What we know by now is that we can trust the sync mechanism both ways server <---> client. Next, we may not forget that working with mails from the mail web app within a web browser is a client, too. So we already have two clients working, one in the browser, the other one is TB. One of the clients is out of sync (browser) the other is in restricted sync mode (TB). So can we go from here just by pure reasoning and logic? Let's see.

When we are not connected to the internet and we write some mails and move received mails locally in and out of folders, create new ones and change the overall situation within TB , what is - at least - supposed do happen when we regain internet access at a certain point later on ?? It would be off the tracs if the server god just would invalidate our work and kill our new messages we wanted to send once internet is back again, right? So, without the presence of severe bugs, as soon internet is back on, the client situation is going to be mirrored on the server, that is what should happen, everything else would kill the whole point to have cloud sync, right?

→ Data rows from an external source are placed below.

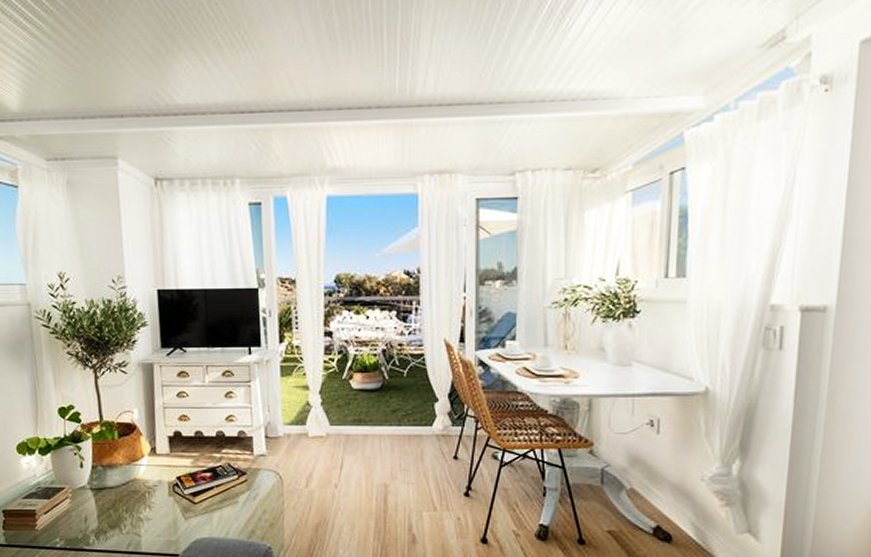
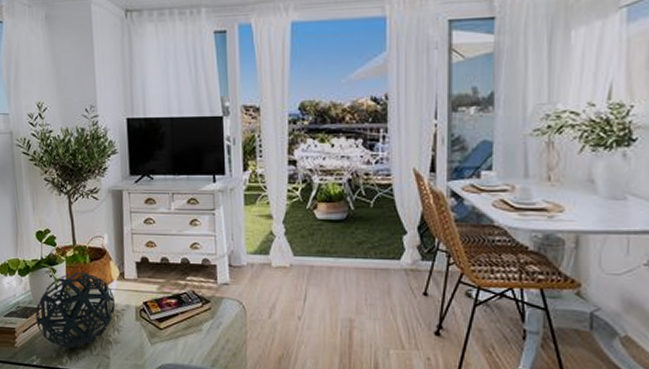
decorative orb: none [58,449,146,528] -> present [35,272,115,349]

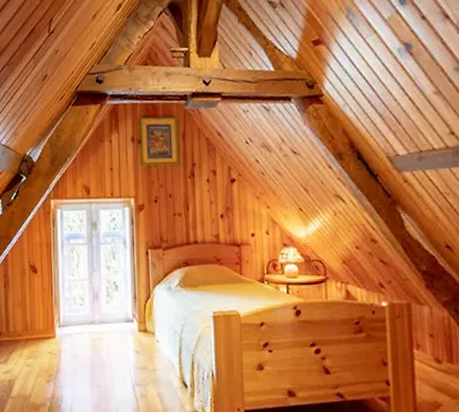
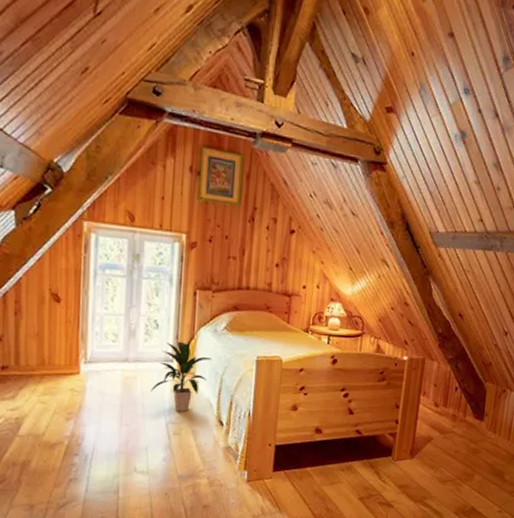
indoor plant: none [116,300,169,373] -> present [150,340,211,412]

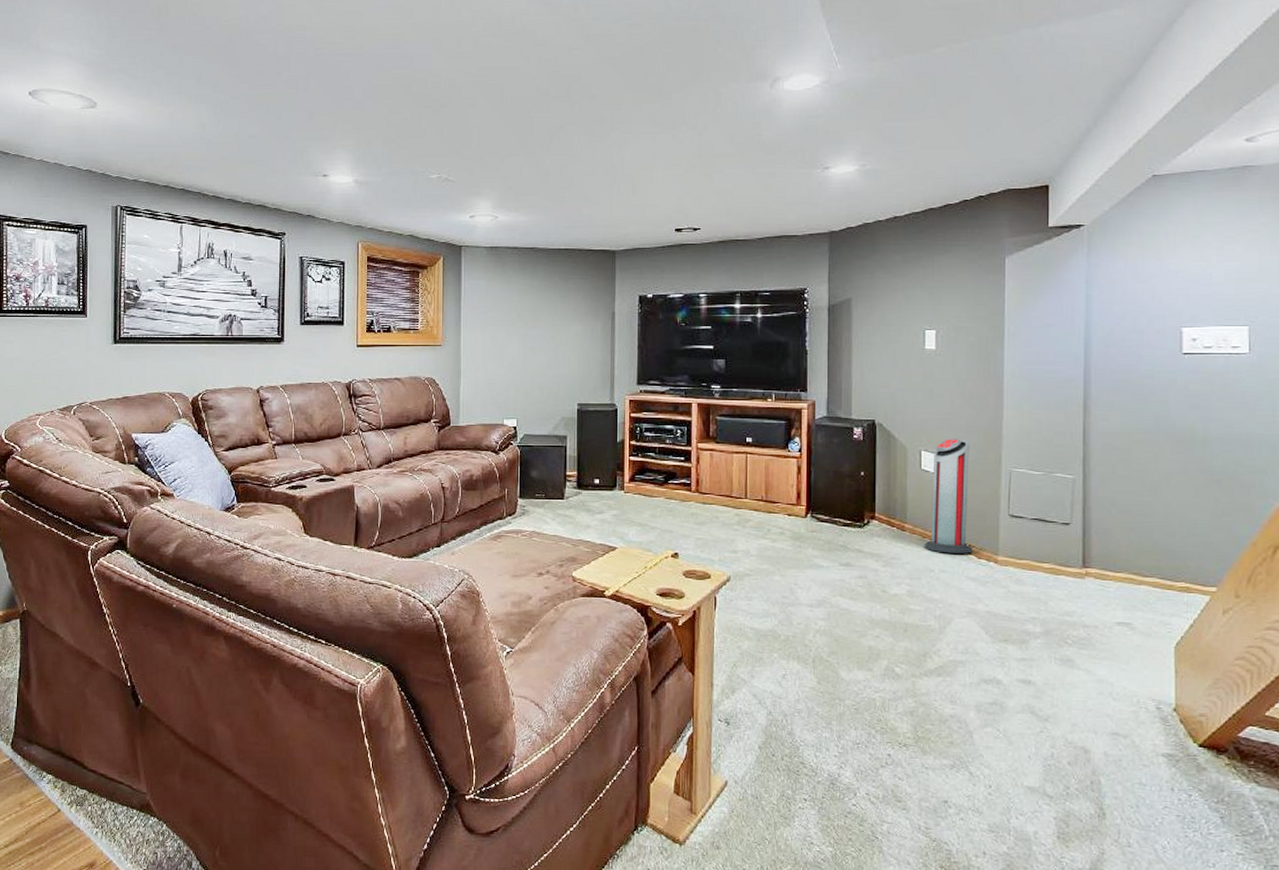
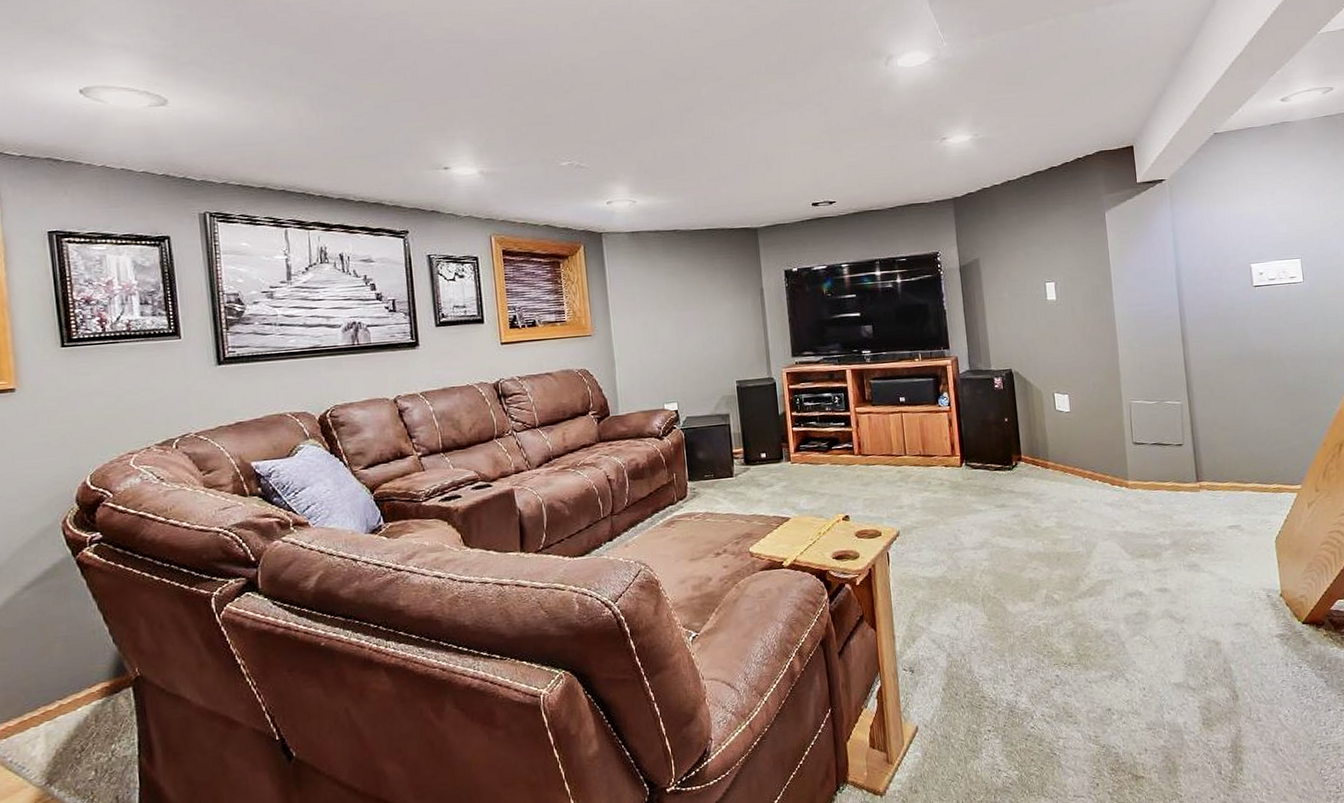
air purifier: present [925,438,972,554] -> none [1065,379,1107,484]

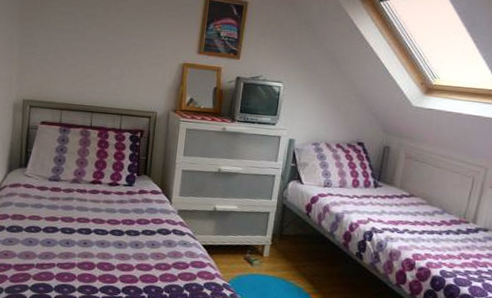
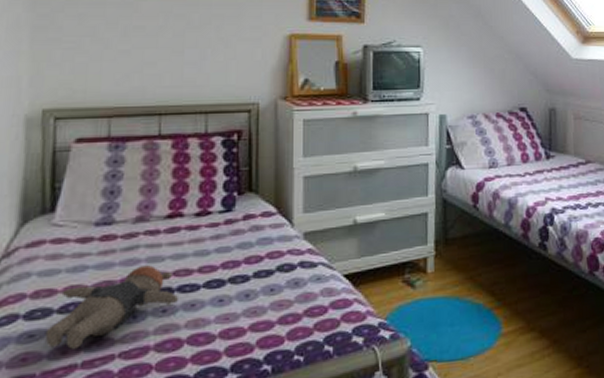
teddy bear: none [17,211,95,255] -> present [44,265,179,349]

Because of that scenario of what should happen in the absence of bugs it is not wholly correct when you say the server is the master, you see where this is going already? It is more a thing of the right timing. If something happens on a client, the server will be informed of it, only then the server will regain its master status somewhat because all other clients now are able to download (aka "sync") the new situation from the one and only server. So maybe your fears that all will be gone is without merits, think about it.

Despite that, we won't let our guards down, not yet. So this is what I would do at this point. Make a copy locally of all mails and folders withing TB local environment. It works exactly as you'd expect from a normal (aka "real") mail account. Even the spam detection works on the local environment, just copy and paste things in spall portions and see how fast TB works on your machine. Do it with internet turned off. When you are finished with the copy and paste procedure, you should habe the same folder structure under "local" as you have it under "john doe's mails" account.

Now you can turn off the restriction in TB and reopen internet access for your machine. I think sync should run okay, it might take its time but it will sync. If things really should go south, then feed the mails and folder you have mirrored in TBs local environment back nice and slowly back to your real mail account. Piece by piece the mails and folders should be uploaded to the server. This might take its time depending on how much data there is to feed and on your upload speed.

What do you think? Let me know. Regards, U.S.